Der intensive Anbau von Salatköpfen schafft ideale Brutbedingungen für Seuchen und Pilze. Dicht gedrängte Gewächshäuser erlauben es Krankheitserregern, sich rasch auszubreiten. Um diesem Problem zu begegnen, werden Pestizide eingesetzt, von denen viele extrem giftig sind.
So billig wie möglich
Landwirtschaftliche Chemikalien stellen einen weiteren riesigen Markt dar. Nur sechs Unternehmen kontrollieren drei Viertel dieses Marktes. Der Einsatz von Pestiziden entspricht dem weit verbreiteten Gebrauch von Antibiotika in der Agroindustrie. Eine Folge hiervon ist die Entstehung neuer Bakterienstämme, die gegen Antibiotika resistent sind, wie die jüngste EHEC-Generation.

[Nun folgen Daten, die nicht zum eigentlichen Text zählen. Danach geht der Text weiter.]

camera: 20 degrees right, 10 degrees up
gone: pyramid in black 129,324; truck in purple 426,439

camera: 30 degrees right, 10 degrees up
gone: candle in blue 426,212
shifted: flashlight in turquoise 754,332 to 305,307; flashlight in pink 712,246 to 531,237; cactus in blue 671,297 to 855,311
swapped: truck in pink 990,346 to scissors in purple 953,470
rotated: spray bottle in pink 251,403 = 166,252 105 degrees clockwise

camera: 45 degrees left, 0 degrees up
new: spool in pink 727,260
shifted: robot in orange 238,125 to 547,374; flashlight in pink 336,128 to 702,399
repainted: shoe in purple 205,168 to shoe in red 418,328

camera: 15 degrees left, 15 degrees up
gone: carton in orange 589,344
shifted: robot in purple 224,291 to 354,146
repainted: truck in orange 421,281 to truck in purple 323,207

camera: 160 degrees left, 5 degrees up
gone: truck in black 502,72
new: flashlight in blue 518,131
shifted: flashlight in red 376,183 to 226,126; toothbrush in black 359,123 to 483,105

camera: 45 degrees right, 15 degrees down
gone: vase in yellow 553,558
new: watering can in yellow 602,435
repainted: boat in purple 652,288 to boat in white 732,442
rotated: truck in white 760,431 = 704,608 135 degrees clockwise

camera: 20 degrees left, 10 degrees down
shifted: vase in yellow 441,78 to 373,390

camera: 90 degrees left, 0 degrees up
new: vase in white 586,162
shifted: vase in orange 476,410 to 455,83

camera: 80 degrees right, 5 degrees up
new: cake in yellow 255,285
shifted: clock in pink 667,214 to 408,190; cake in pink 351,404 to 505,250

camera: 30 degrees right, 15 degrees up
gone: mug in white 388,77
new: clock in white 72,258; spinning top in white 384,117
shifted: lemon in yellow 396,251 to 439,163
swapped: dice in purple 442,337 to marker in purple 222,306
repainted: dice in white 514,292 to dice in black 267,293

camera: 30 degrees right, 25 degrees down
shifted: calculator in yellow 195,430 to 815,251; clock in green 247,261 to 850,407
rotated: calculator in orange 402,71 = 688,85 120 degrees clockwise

Supermärkte drängen ihre Lieferanten dazu, so billig wie möglich zu produzieren und dabei die schwankende Nachfrage der Märkte zu bedienen. Eine der wenigen Kostenquellen, die die Produzenten beeinflussen können, sind die Löhne. Sie brauchen Personal, das jederzeit eingestellt und gefeuert werden kann und dabei für das absolute Minimum arbeitet. Daher verlassen sie sich stark auf ausländische Arbeitskräfte, besonders in Spanien, wo bis zu 90.000 Gastarbeiter tätig sind.
Ohne sanitäre Anlagen
Die tausenden Arbeiter, die die Pflanzen versorgen, ernten und waschen, hausen in Hütten aus alten Plastikboxen ohne sanitäre Anlagen oder Zugang zu sauberem Trinkwasser. Salat wird in riesigen Wasserzubern gewaschen. Um auch hier wieder Kosten zu senken und die Produktion zu beschleunigen, wird das Wasser oft nur einmal pro Tag ausgewechselt. Daher kann sich belasteter Schlamm absetzen. Daraufhin wird Chlor beigefügt, um die Bakterien abzutöten.
Die Techniken der Massenherstellung zusammen mit dem Kostendruck auf jeder Stufe und der Absenkung aller Standards erhöhen die Wahrscheinlichkeit, dass Nahrungsmittel Erreger wie EHEC enthalten. Die Lösung der Nahrungsmittelindustrie ist, Bakterien mit Strahlen abzutöten. In den USA setzen die Verkäufer von Spinat und Salatköpfen hochfrequente Strahlung auf ihrem Gemüse ein – ungefähr 15 Millionen mal schnellere als bei einer normalen Röntgenuntersuchung.
Problem Profit
Manche sagen, das EHEC-Problem käme daher, dass die Menschen immer billigere Lebensmittel einforderten. Aber das stimmt nicht. Das Problem ist, dass Nahrungsmittel Waren sind, die gehandelt werden, um damit Profite zu erwirtschaften, während die Spekulation die Preise in die Höhe treibt. Wir essen vergiftete und überteuerte Nahrungsmittel.
Statt die Menschen zu beschuldigen, die diese Lebensmittel essen oder sie unter schrecklichen Bedingungen herstellen, müssen jene zur Verantwortung gezogen werden, die verantwortlich sind – die Konzerne und die Lebensmittelspekulanten.
(Zuerst erschienen in der britischen Wochenzeitung Socialist Worker. Aus dem Englischen von David Meienreis.)